In the past, I had purchased a chord of wood in the spring and burnt it completely by mid October. Well, that’s when the campground I was visiting closed for the season.


At Toms, 3 years ago, I purchased a chord of wood, confident that I would burn most, if not all. 2 fire seasons later, most of it is still hanging around his yard.


Today is supposed to be in the 50’s. I want to go get the wood for here, the cottage. The crazy lady from apartment 4 is in custody and wont be around today. I’m not sure how long that will last so I should take advantage while I can?


Today, my car will not start so unless I’m going to carry the wood 2 miles, its not an option.


Maybe I could go up in the woods here where there is many branches from a tree the landlord removed. Its probably wet. I’ll get dressed and go look at it around noonish.


Meanwhile, I’ll just ache.


My house doesn’t need any cleaning. My social security check is MIA. I have enough money to buy wood at the convenience store but I don’t want to. I’ve already paid for half of the wood at Toms. He’ll never use it.


Over the last two seasons, he avoids the fire as much as possible. If he must, he will. He cuts the wood into tiny pieces that burn fast and he’s all set to put it out after 2 hours.

I love fire. I love the smell of burning wood. The crackling of the branches. The beautiful gold colors of the flames and the heat on my face. I love feeding more wood into the fire. I want it to last for the whole night. Ok well, 4 hours anyway.


Even if it weren’t because of the talking, this is a deal breaker, too. And here I am telling myself, I’ll just have to wait. I don’t want to wait. I hate waiting.

I have the fire pit. I have a pile of fire fodder stacked in the living room.


I’m going to go put myself together. Then I’ll think more about it all.


I don’t have much food left because I haven’t shopped because my check is MIA.

*****

I’m dressed, I’ve eaten, I’ve had water. Breakups ups aren’t supposed to hurt like this. At least, they never have before. Usually I pack my stuff and sneak away at some point and let my absence do the talking. I’ve never felt like this.


Starting just yesterday with the Slap of abandonment, I’m really hurting. I’m feeling something like regret but I know that I’ve done the right thing. Remorse? Same thing, right. I wish I could just see that he’s feeling bad too but I don’t think he is.

 

So, what does that mean? I’m not sorry. If I think about my trio of emotions, guilt, shame and fear. I’m not afraid. Is this guilt? Is it shame? I understand the feeling of lowering my head, looking at my feet, and not wanting to look up. I don’t feel that tho. Or, maybe?
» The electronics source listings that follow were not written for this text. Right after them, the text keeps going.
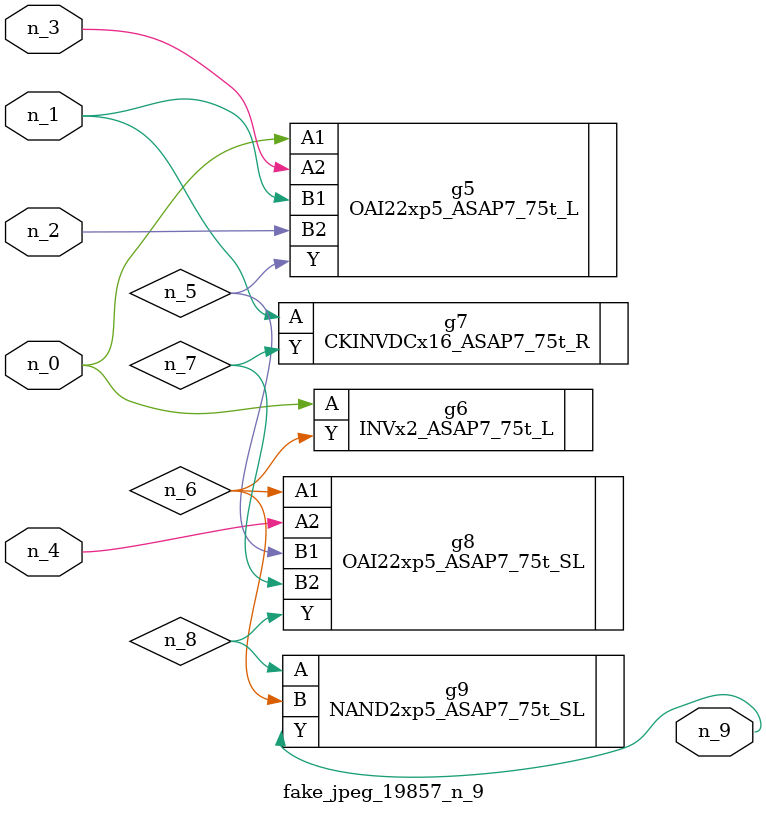
<source format=v>
module fake_jpeg_19857_n_9 (n_3, n_2, n_1, n_0, n_4, n_9);

input n_3;
input n_2;
input n_1;
input n_0;
input n_4;

output n_9;

wire n_8;
wire n_6;
wire n_5;
wire n_7;

OAI22xp5_ASAP7_75t_L g5 ( 
.A1(n_0),
.A2(n_3),
.B1(n_1),
.B2(n_2),
.Y(n_5)
);

INVx2_ASAP7_75t_L g6 ( 
.A(n_0),
.Y(n_6)
);

CKINVDCx16_ASAP7_75t_R g7 ( 
.A(n_1),
.Y(n_7)
);

OAI22xp5_ASAP7_75t_SL g8 ( 
.A1(n_6),
.A2(n_4),
.B1(n_5),
.B2(n_7),
.Y(n_8)
);

NAND2xp5_ASAP7_75t_SL g9 ( 
.A(n_8),
.B(n_6),
.Y(n_9)
);


endmodule
</source>
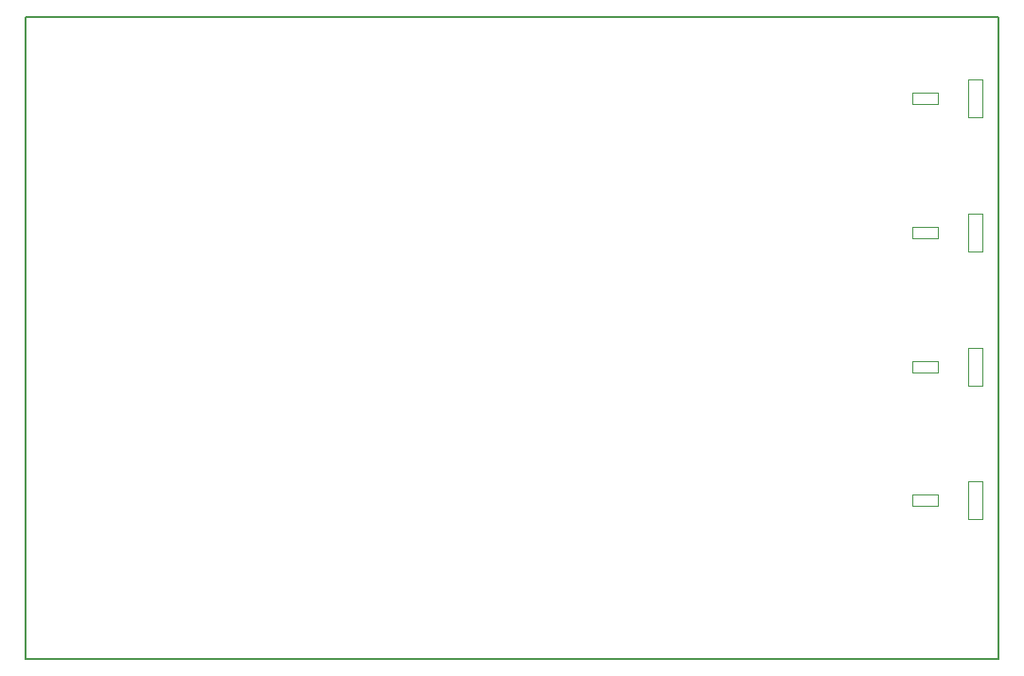
<source format=gbr>
G04 #@! TF.FileFunction,Profile,NP*
%FSLAX46Y46*%
G04 Gerber Fmt 4.6, Leading zero omitted, Abs format (unit mm)*
G04 Created by KiCad (PCBNEW 4.0.7) date Thursday, 23 May 2019 'à' 19:06:03*
%MOMM*%
%LPD*%
G01*
G04 APERTURE LIST*
%ADD10C,0.100000*%
%ADD11C,0.150000*%
G04 APERTURE END LIST*
D10*
D11*
X186900000Y-42000000D02*
X99800000Y-42000000D01*
X186900000Y-99500000D02*
X99800000Y-99500000D01*
X186900000Y-42000000D02*
X186900000Y-99500000D01*
X99800000Y-99500000D02*
X99800000Y-42000000D01*
D10*
X179150000Y-72800000D02*
X181450000Y-72800000D01*
X181450000Y-72800000D02*
X181450000Y-73800000D01*
X181450000Y-73800000D02*
X179150000Y-73800000D01*
X179150000Y-73800000D02*
X179150000Y-72800000D01*
X184150000Y-75000000D02*
X184150000Y-71600000D01*
X184150000Y-71600000D02*
X185450000Y-71600000D01*
X185450000Y-71600000D02*
X185450000Y-75000000D01*
X185450000Y-75000000D02*
X184150000Y-75000000D01*
X179150000Y-48800000D02*
X181450000Y-48800000D01*
X181450000Y-48800000D02*
X181450000Y-49800000D01*
X181450000Y-49800000D02*
X179150000Y-49800000D01*
X179150000Y-49800000D02*
X179150000Y-48800000D01*
X184150000Y-51000000D02*
X184150000Y-47600000D01*
X184150000Y-47600000D02*
X185450000Y-47600000D01*
X185450000Y-47600000D02*
X185450000Y-51000000D01*
X185450000Y-51000000D02*
X184150000Y-51000000D01*
X179150000Y-84800000D02*
X181450000Y-84800000D01*
X181450000Y-84800000D02*
X181450000Y-85800000D01*
X181450000Y-85800000D02*
X179150000Y-85800000D01*
X179150000Y-85800000D02*
X179150000Y-84800000D01*
X184150000Y-87000000D02*
X184150000Y-83600000D01*
X184150000Y-83600000D02*
X185450000Y-83600000D01*
X185450000Y-83600000D02*
X185450000Y-87000000D01*
X185450000Y-87000000D02*
X184150000Y-87000000D01*
X179150000Y-60800000D02*
X181450000Y-60800000D01*
X181450000Y-60800000D02*
X181450000Y-61800000D01*
X181450000Y-61800000D02*
X179150000Y-61800000D01*
X179150000Y-61800000D02*
X179150000Y-60800000D01*
X184150000Y-63000000D02*
X184150000Y-59600000D01*
X184150000Y-59600000D02*
X185450000Y-59600000D01*
X185450000Y-59600000D02*
X185450000Y-63000000D01*
X185450000Y-63000000D02*
X184150000Y-63000000D01*
M02*

</source>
I understand sad and I am feeling that. I’m sad because I’m hurting. I don’t understand the hurt. I’m not hurting because of Tom. I’m hurting because he’s having a laugh riot with his ‘girls’. Why do the girls always come first? That sentence hurt.  


Shouldn’t I come first? I don’t believe so. But I should be on that ladder right? I think. Somewhere like maybe even equal. Equal feels like a good word. Equal. I’m hurting because I don’t feel equal. That’s true.
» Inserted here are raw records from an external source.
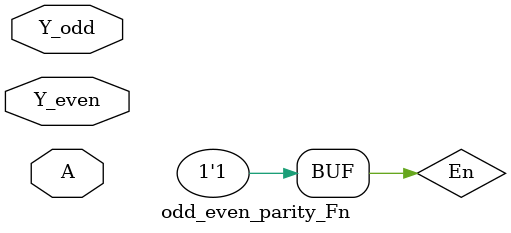
<source format=v>
`timescale 1ns / 1ps

module odd_even_parity_Fn(
    input [3:0] A,
    input Y_odd,
    input Y_even
    );
    
    wire [15:0] w;
    reg En=1'b1;
    Four_one_tree_decoder UU1(A,w,En);
    
    or J1(Y_odd,w[1],w[2],w[4],w[7],w[8],w[11],w[13],w[14]);
    or J2(Y_even,w[0],w[3],w[5],w[6],w[9],w[10],w[12],w[15]);
    
endmodule

</source>
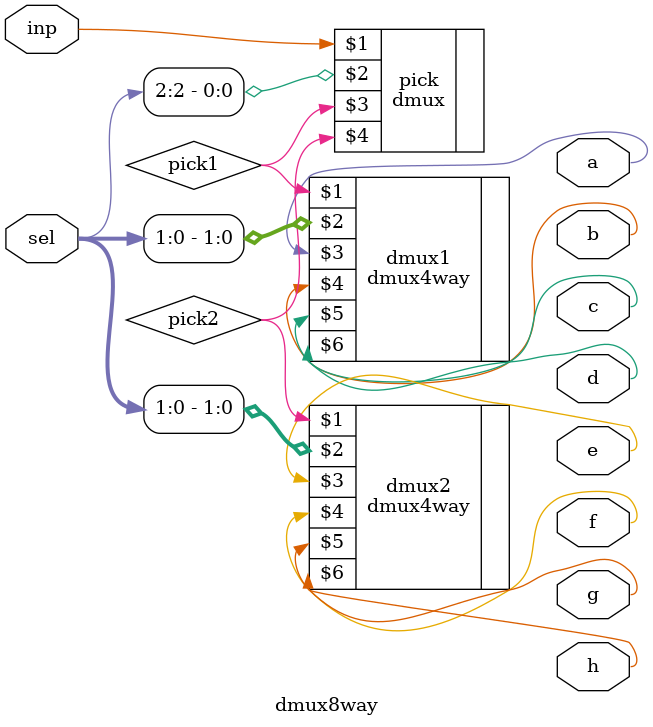
<source format=v>
`include "dmux4way.v"
module dmux8way (
    inp,
    sel,
    a, b, c, d, e, f, g, h
);

input inp;
input [2:0] sel;
output a, b, c, d, e, f, g, h;

wire pick1, pick2;

dmux pick(inp, sel[2], pick1, pick2);
dmux4way dmux1(pick1, sel[1:0], a, b, c, d);
dmux4way dmux2(pick2, sel[1:0], e, f, g, h);

endmodule

</source>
I was just walking to the kitchen and saying, ‘Im sure you caught up on their lives, their kids, their wants and hey, Della, POOF (I kicked) get out my way. I’m exhausted. Get out my way is a phrase that a man from a previous world used a lot. He used it when he needed to get his 5’ 7” butt past his dramatically taller employees. ‘Git out m,way’


But wait. If I’m his girlfriend, is equal where I want to be? I’m thinking about a song I love ‘All I wanna be is somebody to you”. Yes, I want to be somebody also. I want to go to Acapulcos to see the people who, I guess, will always matter most.


I’m exhausted. I know exhausted, it’s part of overwhelm which is something we talked about in therapy. I’m not overwhelmed tho. Its different. It must be exhausted.


YKW, I don’t want to restore my relationship with Tom so why am I wasting all this time. Its done. Its over. I need to move on. I hope Tom is checking with his girls to be sure one of them won’t let him die alone.